勒封从小在山中长大。
既然师父木汜道人、早就帮他定下了生存的目标:成为一代绝世名医。那么、除了医书和药材,便没有什么再需要或值得他去关心的了。所以他的世界是孤独空旷的。
好在,并不寂寞。
他有空闲时间的话、常常会上到深山中去结交朋友。比如说:像哥哥一样的野象,有时会和他一起穿越半个山林、去找一种吃了会上瘾的植物;还有猴子,他喜欢和它们到处爬;优雅敏捷的金钱豹,他觉得它不太凶恶,也不怎么好斗,连和他嘻戏的时候也是懒洋洋的;还有那些神经无限大条的蛇,印象里,他亲手帮同一条因吃多而消化不良的蛇、开方子拿药过三次……
他陪着它们,或者它们陪着他,没大没小、相安无事的过完了他生命中最初那欢乐惊喜的二十年。其间木汜道人常常来,一年陪他三四个月,别的师兄师弟也会抽空来看看他。哦,对了!还有眼前这个名叫沐雨寒的家伙,平日里对着他的师兄师弟拽得跟二五八万似的,谁知见面的第一天就被他身后的一只大黑猩腥吓得尿了裤子……
这是勒封过去的那些日子,离现在已经很遥远了,远得勒封已经不忍心再去回忆。
他呆呆地趴在柔软的草地上,侧着脸、看旁边睡得像头死猪似的沐雨寒:他的脸很美,有着柔和的线条。勒封笑了笑,苦的,然后小声的说出两个字:“主子。

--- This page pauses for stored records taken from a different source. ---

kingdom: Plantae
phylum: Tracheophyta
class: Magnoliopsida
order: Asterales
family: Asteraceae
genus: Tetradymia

”再然后、就是离开。
因为这两个字,从此以后,两个人一主一仆、一正一负、一上一下,终于可以关系明朗。不管勒封和沐雨寒两个愿不愿意,他勒封既然生在勒家,生在峒菊门,那么天生就是沐家的奴仆,而他沐雨寒也是一样——这都是命里注定了的。
所以那些说阿寒坏话的人,他通通都名正言顺的不能放过,就算是名震天下、剑统江湖的晨观道长也一样。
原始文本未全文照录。